Its preferred habitat varies, as it inhabits elevations ranging from sea level to 200 meters (656 feet), in coastal, mild-winter microclimates as well as warmer, inland areas that may experience autumn or winter frosts. It grows in sandy and gravelly soils with a generally high mineral content (but comparatively low amounts of organic matter).

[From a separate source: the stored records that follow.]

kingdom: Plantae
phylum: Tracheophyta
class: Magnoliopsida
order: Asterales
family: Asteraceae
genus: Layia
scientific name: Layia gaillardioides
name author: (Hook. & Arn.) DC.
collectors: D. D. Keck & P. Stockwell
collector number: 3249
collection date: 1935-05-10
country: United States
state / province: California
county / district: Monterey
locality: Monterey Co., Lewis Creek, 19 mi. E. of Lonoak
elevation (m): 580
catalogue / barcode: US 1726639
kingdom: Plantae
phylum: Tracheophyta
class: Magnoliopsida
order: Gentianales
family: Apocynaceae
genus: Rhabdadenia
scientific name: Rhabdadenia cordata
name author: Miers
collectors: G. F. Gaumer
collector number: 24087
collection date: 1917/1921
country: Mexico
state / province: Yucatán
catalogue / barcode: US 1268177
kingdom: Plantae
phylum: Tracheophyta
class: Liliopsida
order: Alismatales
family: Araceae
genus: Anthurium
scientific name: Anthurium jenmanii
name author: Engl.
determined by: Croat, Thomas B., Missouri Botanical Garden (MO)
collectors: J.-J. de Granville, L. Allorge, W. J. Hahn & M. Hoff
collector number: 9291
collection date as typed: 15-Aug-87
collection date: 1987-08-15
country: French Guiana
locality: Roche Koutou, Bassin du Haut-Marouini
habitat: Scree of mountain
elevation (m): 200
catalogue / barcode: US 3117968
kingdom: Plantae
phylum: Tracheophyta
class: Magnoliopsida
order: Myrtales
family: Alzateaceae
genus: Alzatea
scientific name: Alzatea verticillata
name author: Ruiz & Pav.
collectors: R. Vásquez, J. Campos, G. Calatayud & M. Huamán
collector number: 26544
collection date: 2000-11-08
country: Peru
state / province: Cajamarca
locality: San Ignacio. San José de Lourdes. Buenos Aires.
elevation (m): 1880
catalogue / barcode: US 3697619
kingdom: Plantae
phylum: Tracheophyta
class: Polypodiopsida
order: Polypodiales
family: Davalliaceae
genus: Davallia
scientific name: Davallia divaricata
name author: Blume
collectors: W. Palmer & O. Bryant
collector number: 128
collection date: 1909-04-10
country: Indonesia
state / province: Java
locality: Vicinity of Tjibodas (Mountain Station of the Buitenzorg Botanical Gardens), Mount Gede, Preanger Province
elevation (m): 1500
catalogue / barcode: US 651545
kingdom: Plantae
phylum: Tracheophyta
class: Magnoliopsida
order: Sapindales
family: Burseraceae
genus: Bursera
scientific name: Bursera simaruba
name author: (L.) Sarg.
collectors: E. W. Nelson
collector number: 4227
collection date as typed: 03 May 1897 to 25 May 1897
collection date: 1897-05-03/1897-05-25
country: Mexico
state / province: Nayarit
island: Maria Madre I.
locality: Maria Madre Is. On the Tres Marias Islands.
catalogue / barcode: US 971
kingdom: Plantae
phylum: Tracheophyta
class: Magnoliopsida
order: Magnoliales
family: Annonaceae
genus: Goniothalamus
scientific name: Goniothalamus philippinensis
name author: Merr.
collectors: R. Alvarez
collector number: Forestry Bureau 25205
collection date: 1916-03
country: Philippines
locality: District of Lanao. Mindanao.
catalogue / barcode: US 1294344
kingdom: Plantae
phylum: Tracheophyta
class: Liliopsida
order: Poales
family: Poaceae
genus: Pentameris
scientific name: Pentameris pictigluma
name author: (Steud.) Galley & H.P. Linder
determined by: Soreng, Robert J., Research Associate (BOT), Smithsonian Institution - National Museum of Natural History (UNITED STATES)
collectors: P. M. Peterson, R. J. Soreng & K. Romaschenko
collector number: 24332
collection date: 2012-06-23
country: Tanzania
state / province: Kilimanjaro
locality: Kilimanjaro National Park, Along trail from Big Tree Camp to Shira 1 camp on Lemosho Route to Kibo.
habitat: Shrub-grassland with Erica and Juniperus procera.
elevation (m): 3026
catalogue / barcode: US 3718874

Habitats where Ferocactus viridescens may be found include chaparral, arid hills, dry and grassy dunes, or rocky coastal bluffs and sun-baked cliffs; cacti especially thrive along the Californian and Mexican west coasts, as they experience significant fog cover (marine layer) throughout the year, notably in the mornings and evenings, allowing the plants to absorb sufficient moisture before the heat of the day. This habitat also gives Ferocactus viridescens an innate tolerance for salts and minerals that many botanical species simply cannot handle. The San Diego barrel cactus can also be found on shrub-covered hillsides, often at the crests of slopes, and in cobbles. Occasionally, it is found on the edges of vernal pools, sometimes in large numbers. This habitat, which is more moist compared to its usual xeric environment, is unusual for the plant, and may occur sporadically during years of excessive precipitation in the area.

== Cultivation ==
This plant, which is hardy down to 5 C, must be grown under glass in temperate regions, though it may be placed outside in a sheltered spot in the warm summer months. It has gained the Royal Horticultural Society's Award of Garden Merit.